Last year, seven people died every day from the illness which affected a whooping 8,337 patients in Britain.
The findings were reported by the Oral Health Foundation charity, which is urging people to understand the causes of the “devastating” disease.
They also claimed the cancer was brought on by smoking, alcohol and oral sex while contracting sexually transmitted virus HPV.
Dr Nigel Carter OBE, chief executive of the charity, said: “While most cancers are on the decrease, cases of mouth cancer continue to rise at an alarming rate.
“Traditional causes like smoking and drinking alcohol to excess are quickly being caught by emerging risk factors like the human papillomavirus (HPV)…
“We have seen first-hand the devastating affect mouth cancer can have on a person’s life.
“It changes how somebody speaks, it makes eating and drinking more difficult, and often changes a person’s physical appearance.”
The report found that HPV – a common virus which spreads through sexual activity – causes 73% of oropharyngeal mouth cancers.
Alcohol causes around a third of all cases, with those who drink more than 10 units each week increasing their risk by 81%.

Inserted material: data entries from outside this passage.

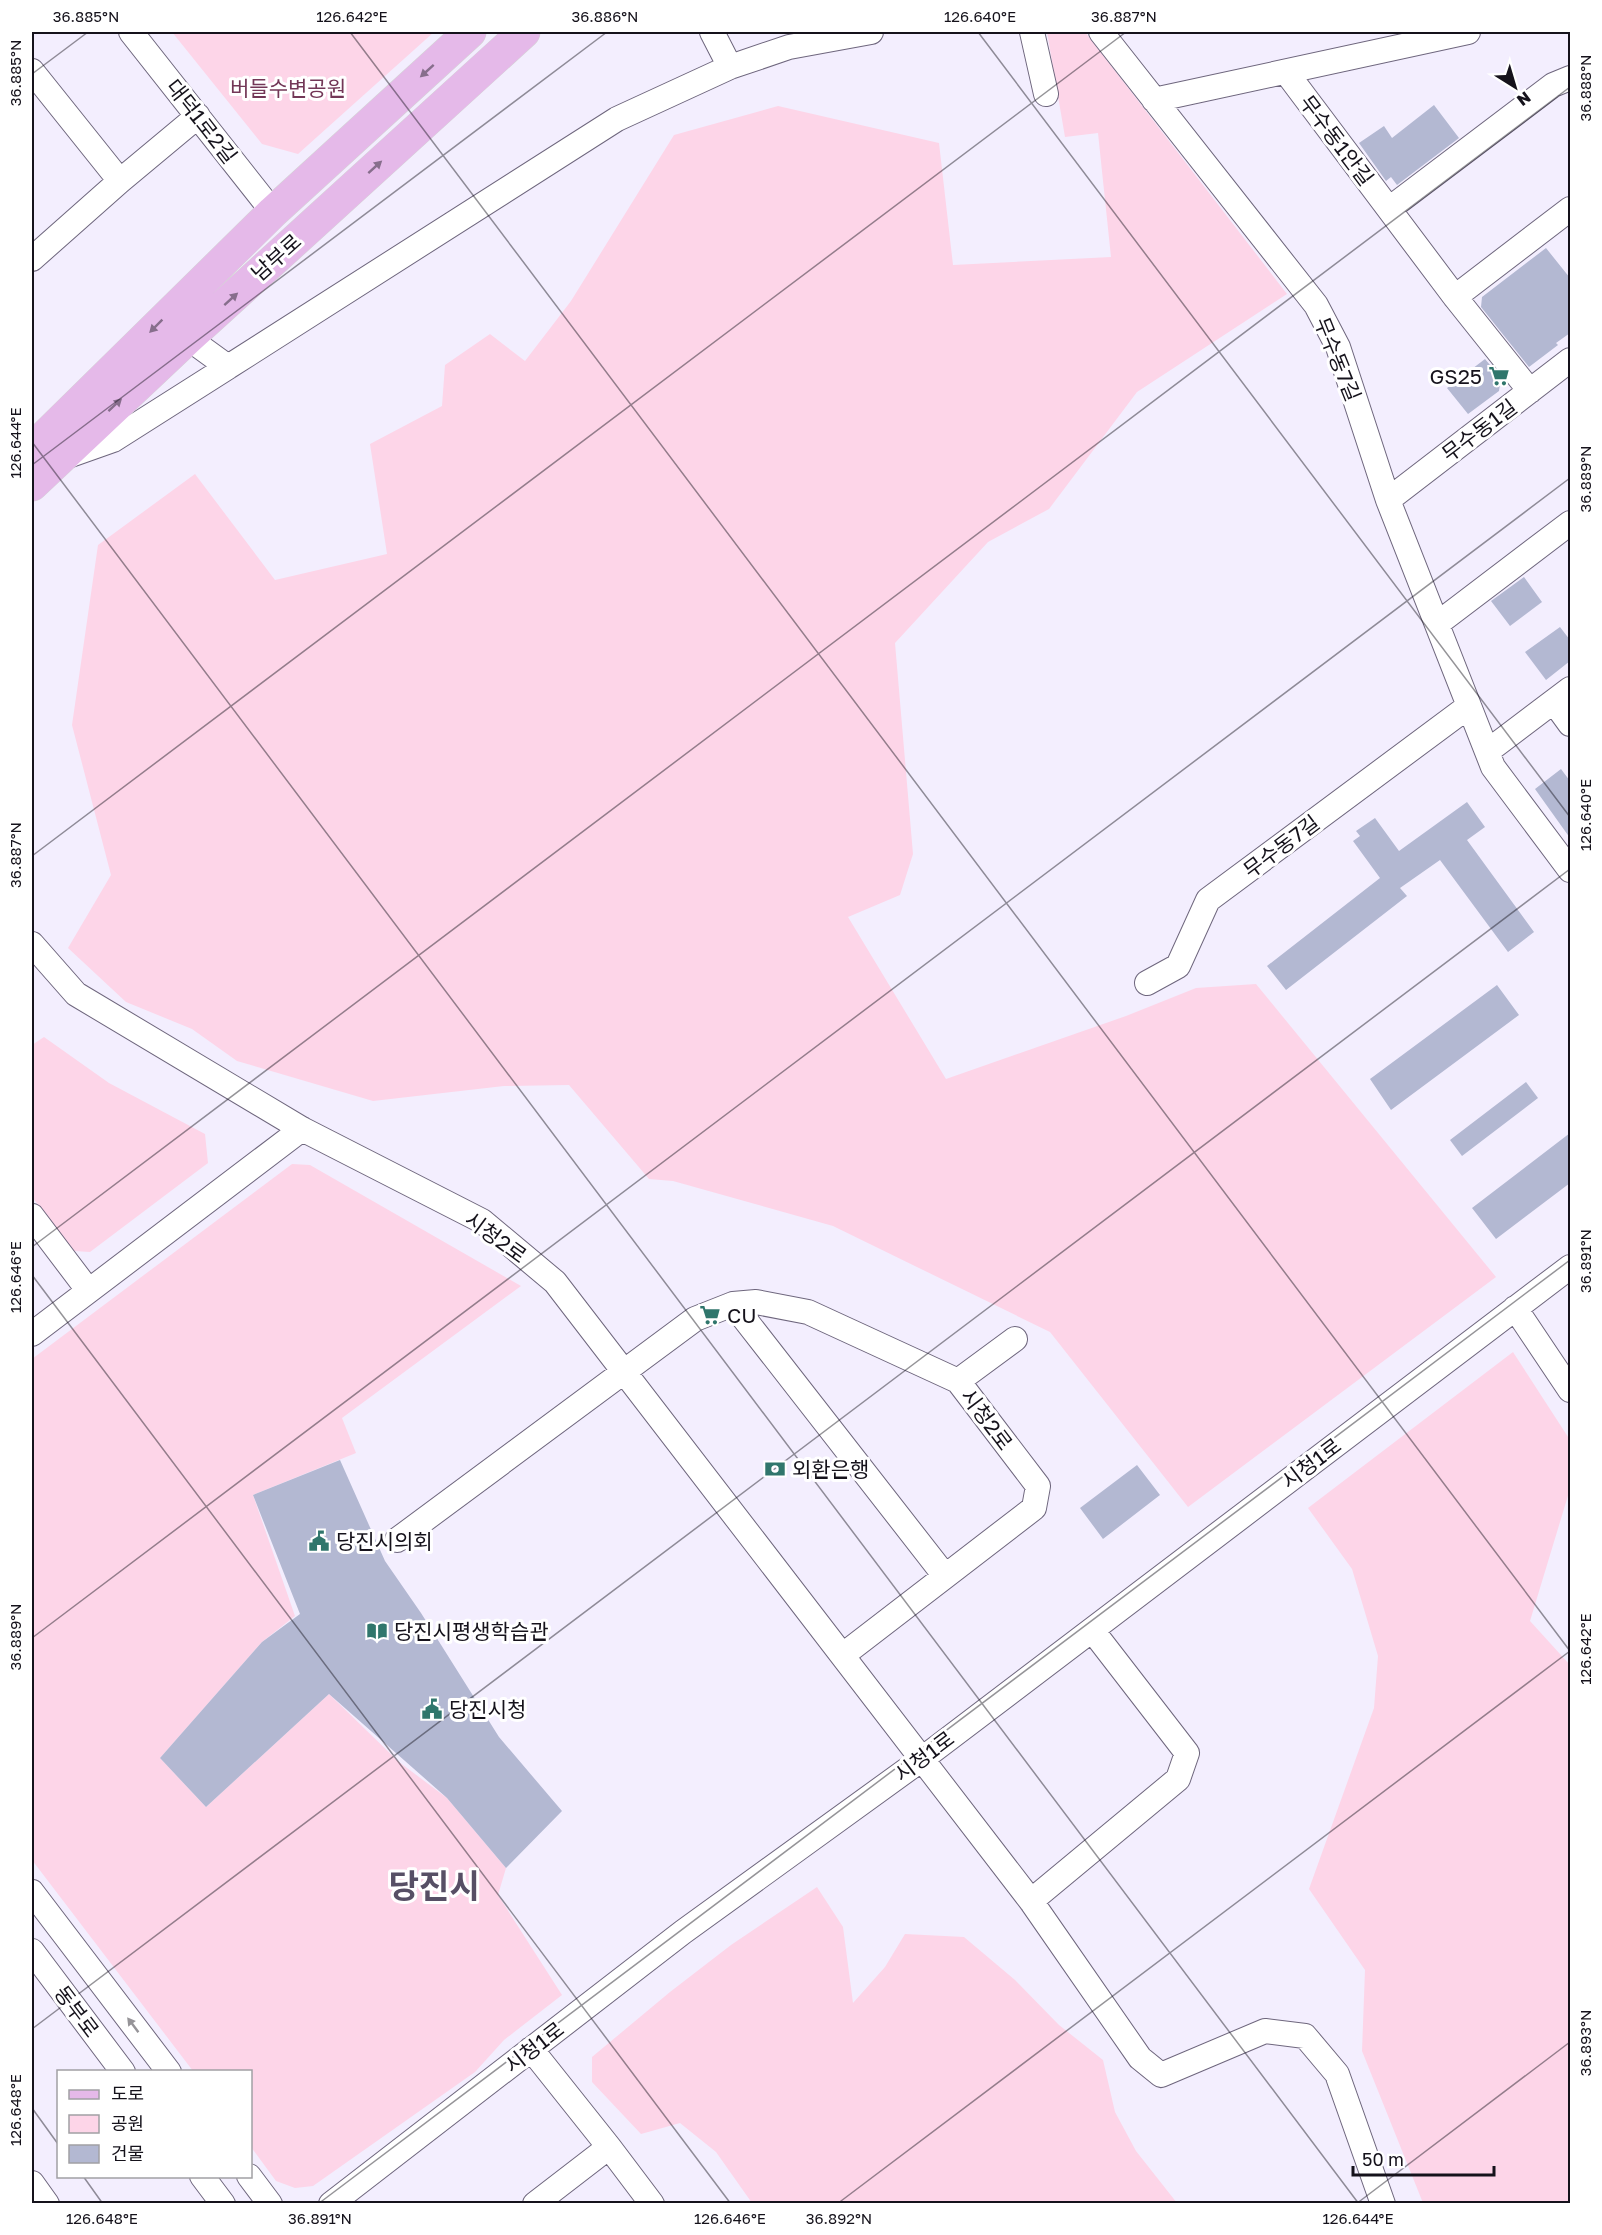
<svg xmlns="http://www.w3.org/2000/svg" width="1602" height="2235" viewBox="0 0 1602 2235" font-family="'Golos Text','Noto Sans KR',sans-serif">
<rect width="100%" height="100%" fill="#f3eefe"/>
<path fill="#fdd5e8" d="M172,32H434L298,154L262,144Z
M1047,32H1085L1287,294L1137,392L1049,509L988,542L895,643L913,854L900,895L848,917L946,1079L1126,1016L1196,988L1256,984L1496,1277L1188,1507L1050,1332L833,1226L673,1181L649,1179L569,1085L504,1086L373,1101L237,1061L192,1029L126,1002L68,948L111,875L72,725L98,545L195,474L275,580L387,554L370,444L442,406L445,365L490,334L525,361L571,301L674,135L778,106L939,143L953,265L1111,257L1098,133L1065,137Z
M44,1037L109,1083L205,1134L208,1163L90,1252L74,1251L32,1197V1045Z
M292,1164L310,1165L521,1286L342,1418L356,1453L253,1495L295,1616L262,1642L160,1758L206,1807L329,1694L399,1762L447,1798L506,1868L498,1895L562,1995L504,2040L475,2072L313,2186L295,2188L276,2181L251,2147L250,2072L193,2071L32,1860V1359Z
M1513,1352L1570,1440V1489L1530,1621L1570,1665V2203H1423L1362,2051L1365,1970L1309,1889L1374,1708L1378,1656L1352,1569L1308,1508Z
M817,1887L843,1927L853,2003L885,1967L905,1934L964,1937L1015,1980L1059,2025L1103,2060L1115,2112L1136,2151L1177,2203H752L716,2152L680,2123L641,2134L592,2082V2057L670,1992L731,1945Z"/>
<path fill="#b3b8d2" d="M1434,105L1459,138L1397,185L1391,177L1386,181L1359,143L1384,126L1392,138Z
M1546,248L1570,278V333L1556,343L1558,345L1529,367L1481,307L1482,297Z
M1485,359L1501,378L1499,391L1468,414L1447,388Z
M1524,577L1542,602L1510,626L1491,601Z
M1560,627L1570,640V661L1546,680L1525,652Z
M1561,769L1570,781V838L1535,789Z
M1467,802L1485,827L1467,840L1534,932L1508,952L1440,860L1400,888L1407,896L1286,990L1267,966L1380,878L1353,841L1360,836L1356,831L1375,818L1399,851Z
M1497,985L1519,1015L1391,1110L1370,1079Z
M1526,1082L1538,1098L1462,1156L1450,1140Z
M1570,1133V1183L1496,1239L1472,1208Z
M340,1460L385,1561L421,1613L499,1737L562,1811L506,1868L447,1798L329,1694L206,1807L160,1758L262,1642L300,1614L253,1495Z
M1137,1465L1160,1495L1103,1539L1080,1508Z"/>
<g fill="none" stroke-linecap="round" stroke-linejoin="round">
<g stroke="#6e667d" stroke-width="26">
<path id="minor" d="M131,32L273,212
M712,32L730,67
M1032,32L1046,94
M1101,32L1316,305L1338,347L1388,500L1493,767L1570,870
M32,71L120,181
M1286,72L1455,297L1530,391
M1154,100L1468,32
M1389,209L1553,85L1570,78
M32,259L120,181L198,116
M1455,297L1570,209
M188,338L228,367L617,119L730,67L789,47L871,32
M65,457L113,440L228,367
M1388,500L1570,360
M1437,624L1570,523
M1554,702L1570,724
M1488,751L1570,689
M32,944L76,994L302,1129L482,1221L555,1282L1031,1901L1140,2058L1161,2075L1265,2031L1305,2036L1337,2074L1383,2204
M1147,983L1178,966L1208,900L1469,706
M32,1216L88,1290
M733,1304L945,1576
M1515,1308L1570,1390
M32,1334L302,1129
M958,1381L1015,1339
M397,1540L695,1319L733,1304L756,1302L808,1312L958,1381L1038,1486L1034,1508L843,1655
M32,1892L169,2072
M1031,1901L1178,1779L1187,1753L1092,1630
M32,1951L123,2072
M531,2049L609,2147L535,2204
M609,2147L652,2204
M202,2176L223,2204
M249,2176L270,2204
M32,2183L47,2204
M331,2204L683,1932L922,1759L1570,1267"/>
</g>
<g stroke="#d5d4d6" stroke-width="33">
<path id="major" d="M32,449L273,212L470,32
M32,485L188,338L524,32"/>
</g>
<use href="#minor" stroke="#fff" stroke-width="24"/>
<use href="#major" stroke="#e5b9e9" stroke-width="32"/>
</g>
<defs><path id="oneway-solid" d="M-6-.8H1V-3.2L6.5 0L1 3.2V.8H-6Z" transform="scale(1.5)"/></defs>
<g fill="#876e8c">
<use href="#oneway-solid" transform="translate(427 71) rotate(138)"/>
<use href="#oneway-solid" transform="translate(375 167) rotate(-42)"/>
<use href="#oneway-solid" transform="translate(231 299) rotate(-42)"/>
<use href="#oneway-solid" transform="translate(156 326) rotate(135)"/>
<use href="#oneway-solid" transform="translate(115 405) rotate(-43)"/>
</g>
<use fill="#969498" href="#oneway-solid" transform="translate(133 2025) rotate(-127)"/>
<path fill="none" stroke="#15121b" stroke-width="1.5" stroke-opacity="0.45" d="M350,32L1570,1651M978,32L1570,817M32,74L88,32M32,442L1359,2204M32,465L607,32M32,856L1126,32M32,1247L1570,87M32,1275L731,2204M32,1638L1570,478M32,2029L1570,869M32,2108L58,2144M83,2176L103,2204M318,2204L1570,1260M837,2204L1570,1651M1356,2204L1570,2042"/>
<defs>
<g id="supermarket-bare" transform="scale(1.62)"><path d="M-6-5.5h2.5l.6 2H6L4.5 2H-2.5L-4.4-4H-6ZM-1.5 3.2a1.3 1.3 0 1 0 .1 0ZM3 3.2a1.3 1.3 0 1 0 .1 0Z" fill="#30766c" stroke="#fff" stroke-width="2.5" paint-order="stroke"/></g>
<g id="bank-bare" transform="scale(1.62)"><path d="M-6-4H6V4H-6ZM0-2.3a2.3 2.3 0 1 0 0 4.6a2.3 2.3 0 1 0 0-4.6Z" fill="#30766c" stroke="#fff" stroke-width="2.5" paint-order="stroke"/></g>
<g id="civic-bare" transform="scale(1.62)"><path d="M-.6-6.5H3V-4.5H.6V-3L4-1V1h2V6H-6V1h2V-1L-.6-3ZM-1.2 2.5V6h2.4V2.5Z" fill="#30766c" stroke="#fff" stroke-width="2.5" paint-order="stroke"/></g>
<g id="library-bare" transform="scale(1.62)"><path d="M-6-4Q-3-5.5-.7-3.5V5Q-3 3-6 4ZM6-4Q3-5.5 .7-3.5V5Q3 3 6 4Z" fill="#30766c" stroke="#fff" stroke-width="2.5" paint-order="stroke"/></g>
</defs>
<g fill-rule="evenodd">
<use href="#supermarket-bare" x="1499" y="376"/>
<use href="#supermarket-bare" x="710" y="1315"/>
<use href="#bank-bare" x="775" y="1469"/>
<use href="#civic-bare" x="319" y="1541"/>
<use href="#library-bare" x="377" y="1631"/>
<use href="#civic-bare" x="432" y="1709"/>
</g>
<g text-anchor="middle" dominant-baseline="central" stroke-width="6" stroke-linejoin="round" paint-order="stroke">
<g font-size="21" fill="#733757" stroke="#fff">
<text x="288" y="88">버들수변공원</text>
</g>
<g font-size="21" fill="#15121b" stroke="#fff">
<text transform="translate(202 121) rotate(52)">대덕1로2길</text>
<text transform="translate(1337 140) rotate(53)">무수동1안길</text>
<text transform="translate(276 257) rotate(-42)">남부로</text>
<text transform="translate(1338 359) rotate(68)">무수동7길</text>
<text transform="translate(1479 430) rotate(-37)">무수동1길</text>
<text transform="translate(1281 846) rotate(-37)">무수동7길</text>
<text transform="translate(496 1237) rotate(36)">시청2로</text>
<text transform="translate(987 1419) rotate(53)">시청2로</text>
<text transform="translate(1311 1463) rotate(-37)">시청1로</text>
<text transform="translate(924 1756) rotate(-37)">시청1로</text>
<text transform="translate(77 2011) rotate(53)">동부로</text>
<text transform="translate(534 2047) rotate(-38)">시청1로</text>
</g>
<g font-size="21" fill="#15121b" stroke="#fff" text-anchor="start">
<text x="1482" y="376" text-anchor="end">GS25</text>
<text x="727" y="1315">CU</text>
<text x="792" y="1469">외환은행</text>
<text x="336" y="1541">당진시의회</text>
<text x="394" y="1631">당진시평생학습관</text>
<text x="449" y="1709">당진시청</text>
</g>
<g font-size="33" font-weight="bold" fill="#574f65" stroke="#fff">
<text x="434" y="1885">당진시</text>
</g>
</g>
<rect width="1602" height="2235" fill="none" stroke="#ffffff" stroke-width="66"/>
<rect x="57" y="2070" width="195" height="108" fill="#ffffff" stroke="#a1a0a4" stroke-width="1.5"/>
<rect x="69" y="2090" width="30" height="9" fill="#e5b9e9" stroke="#a1a0a4" stroke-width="1.5"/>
<text x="111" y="2100" font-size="18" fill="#15121b">도로</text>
<rect x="69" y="2115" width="30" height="18" fill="#fdd5e8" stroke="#a1a0a4" stroke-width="1.5"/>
<text x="111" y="2130" font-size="18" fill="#15121b">공원</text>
<rect x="69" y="2145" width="30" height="18" fill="#b3b8d2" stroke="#a1a0a4" stroke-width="1.5"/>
<text x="111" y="2160" font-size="18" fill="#15121b">건물</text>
<g transform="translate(1515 87) rotate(143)" stroke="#ffffff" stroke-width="4.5" paint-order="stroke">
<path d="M0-4.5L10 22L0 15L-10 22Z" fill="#15121b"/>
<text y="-9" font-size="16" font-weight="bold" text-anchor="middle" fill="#15121b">N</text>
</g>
<path d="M1353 2166v9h141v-9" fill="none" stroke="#15121b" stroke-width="3"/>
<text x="1362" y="2166" font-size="18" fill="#15121b" stroke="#ffffff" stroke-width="4.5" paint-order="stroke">50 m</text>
<rect x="33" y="33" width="1536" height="2169" fill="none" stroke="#15121b" stroke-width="2"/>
<g font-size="15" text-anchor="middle" fill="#15121b">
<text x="86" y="22">36.885°N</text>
<text x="352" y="22">126.642°E</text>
<text x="605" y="22">36.886°N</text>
<text x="980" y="22">126.640°E</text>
<text x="1124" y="22">36.887°N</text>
<text transform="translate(16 73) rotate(-90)" y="5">36.885°N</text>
<text transform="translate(1586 88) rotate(-90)" y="5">36.888°N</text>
<text transform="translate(16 443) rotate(-90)" y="5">126.644°E</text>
<text transform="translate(1586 479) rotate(-90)" y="5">36.889°N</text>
<text transform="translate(1586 815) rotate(-90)" y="5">126.640°E</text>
<text transform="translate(16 855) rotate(-90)" y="5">36.887°N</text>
<text transform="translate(1586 1261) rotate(-90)" y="5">36.891°N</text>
<text transform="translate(16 1277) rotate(-90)" y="5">126.646°E</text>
<text transform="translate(16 1637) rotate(-90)" y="5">36.889°N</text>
<text transform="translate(1586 1649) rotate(-90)" y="5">126.642°E</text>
<text transform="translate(1586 2043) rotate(-90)" y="5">36.893°N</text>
<text transform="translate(16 2110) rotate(-90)" y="5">126.648°E</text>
<text x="102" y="2224">126.648°E</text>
<text x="320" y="2224">36.891°N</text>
<text x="730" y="2224">126.646°E</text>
<text x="839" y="2224">36.892°N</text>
<text x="1358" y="2224">126.644°E</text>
</g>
</svg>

Smoking is the culprit of 17% of oral cancers and smokers increase their chance by a whopping 91%.
Meanwhile, old age is also highlighted as a factor, as are lesser causes such as X-rays, gamma radiation, asbestos, salted fish, formaldehyde, wood dust, over exposure to sunlight, environmental smoke.
Depending on where the cancer strikes, the one-year survival rate for mouth cancer is between 60% and 83%.
Symptoms of mouth cancer include unexplained persistent lumps, white or red patches on the lining of the mouth or tongue and changes in speech.
The NHS recommends seeing your GP or dentist if you’re worried about the condition, particularly if you drink or smoke heavily.